Lee, a grappling ace who showed off an impressive standup in his previous fight against Nam Phan, looked just as confident with his striking as the bout began, but in the second exchange of the fight, a left caught Lee on the top of the head and sent him to the deck. The follow-up barrage from the Brazilian brought in referee Grant Waterman to halt matters moments later.
With the win, Alcantara improves to 30-5 with 1 NC; Birmingham’s Lee falls to 14-10-1.
SOBOTTA vs. PAWLAK
Germany’s Peter Sobotta may have had to go the distance for the first time in victory, but he’ll gladly take it, as he won a three-round unanimous decision over previously unbeaten Polish newcomer Pawel Pawlak in the welterweight’s first UFC bout since November of 2010.
All three judges scored it 30-27.
The crowd was in the corner of Geislingen’s Sobotta, and he responded with an array of kicks to begin the fight, confidently picking at the newcomer and showing his ease under the bright lights of the Octagon. Pawlak, nose bloodied, did come on late, but it was clearly a round for the Germany product.

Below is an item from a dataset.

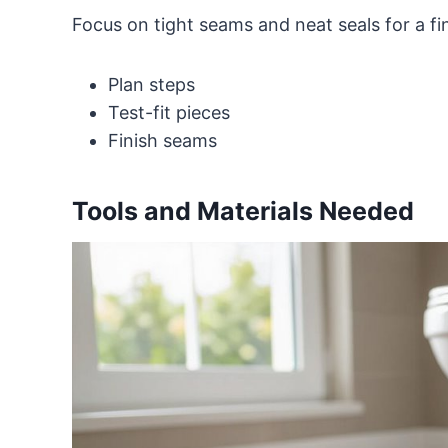
Focus on tight seams and neat seals for a f
Plan steps
Test-fit pieces
Finish seams
Tools and Materials Needed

A wild miss by Pawlak gave Sobotta the opportunity for him to score his first takedown of the night in the opening minute of round two, and as both fighters stayed busy with strikes on the mat, Sobotta kept trying to improve his position. And though Pawlak’s defense was tight, he wasn’t able to get back to his feet until the horn to end the round, also taking a headbutt in the process that Sobotta received a warning from referee Leon Roberts for.

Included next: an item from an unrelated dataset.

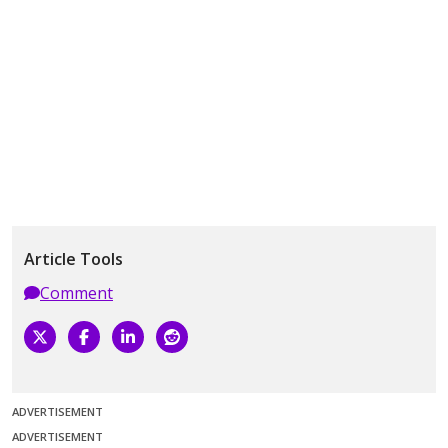
Article Tools
Comment
ADVERTISEMENT
ADVERTISEMENT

After some solid stand-up exchanges to begin the last frame, Sobotta got two takedowns in the second minute, keeping Pawlak grounded until a restart by Roberts with 20 seconds left. By then, it was too late for the Lodz native to turn things around.
With the win, Sobotta improves to 14-4-1 as he picks up his first UFC victory in four tries; Pawlak falls to 10-1.
BLANCO vs. OGLE
Maximo Blanco started and ended strong in his featherweight bout against England’s Andy Ogle, outpointing the former Ultimate Fighter competitor over three rounds.

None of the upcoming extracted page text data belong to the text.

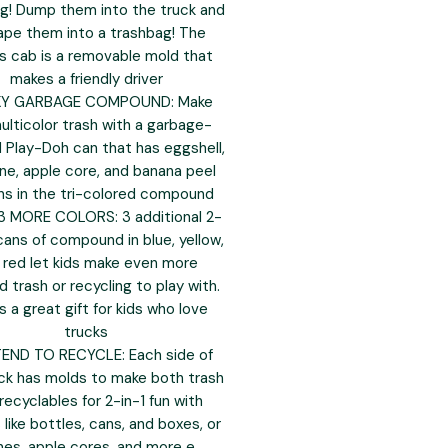
ng! Dump them into the truck and
ape them into a trashbag! The
's cab is a removable mold that
makes a friendly driver
KY GARBAGE COMPOUND: Make
multicolor trash with a garbage-
Play-Doh can that has eggshell,
ne, apple core, and banana peel
ns in the tri-colored compound
3 MORE COLORS: 3 additional 2-
ans of compound in blue, yellow,
 red let kids make even more
 trash or recycling to play with.
 a great gift for kids who love
trucks
END TO RECYCLE: Each side of
ck has molds to make both trash
recyclables for 2-in-1 fun with
like bottles, cans, and boxes, or
es, apple cores, and more e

The unanimous decision read 29-28 across the board.
Pre-fight talk about Blanco always surrounds his ability to bring chaos to the Octagon, and he did just that, running out of his corner at the bell and dropping Ogle with a flying right kick. Ogle took plenty of hard shots on the mat, bloodying his mouth in the process, but Ogle found his way out of trouble and scored a takedown, eventually taking Blanco’s back. Blanco reversed well with two minutes left and got back to his feet, Ogle staying locked on until the two broke with under 90 seconds to go, finally allowing the bout to slow down to a steady pace.
Blanco got off to a similarly fast start in round two with a takedown and a kick to the head as Ogle rose, but the Newcastle native responded well to it, getting a takedown and taking the Venezuelan’s back again. After spending much of the round looking for a rear naked choke, Ogle got reversed late, with Blanco ending the frame in the top position.
After a rough majority of the second round, Blanco bounced back in the third, picking through Ogle’s often porous defense with a variety of strikes, bloodying his foe’s face as he picked up an important and much needed victory.
With the win, Blanco improves to 10-6-1 with 1 NC; Ogle falls to 9-5.
MAGOMEDOV vs. PESTA
The heavyweight opener matched two European newcomers, with Dagestan’s Ruslan Magomedov taking a three-round unanimous decision over the Czech Republic’s Viktor Pesta.
Clearly the better technical striker of the two, Magomedov (12-1) took a while to find his range, but midway through the opening round he found it, rocking Pesta with a right hand followed by a left head kick. Pesta (9-1) shook loose the cobwebs though, and after weathering the follow-up assault, he dropped Magomedov to the deck with a left knee to the head. The fight was now in Pesta’s world, and he piled up the points with his ground and pound attack.
Magomedov landed some slick kicks in round two, Pesta taking them well before putting his foe on the mat. Magomedov got back up quickly, and he was able to keep it standing for the rest of the round, picking his shots with little worry for what was coming back at him.
Getting more and more into a rhythm as the fight progressed, Magomedov tossed off two third round takedown attempts from the tiring Pesta, allowing him to keep his stand-up game intact, and though the Dagestan native tagged him with hard shots, Pesta took everything well. Tough wasn’t going to be enough on this night though, as Magomedov took the nod by identical scores of 29-28.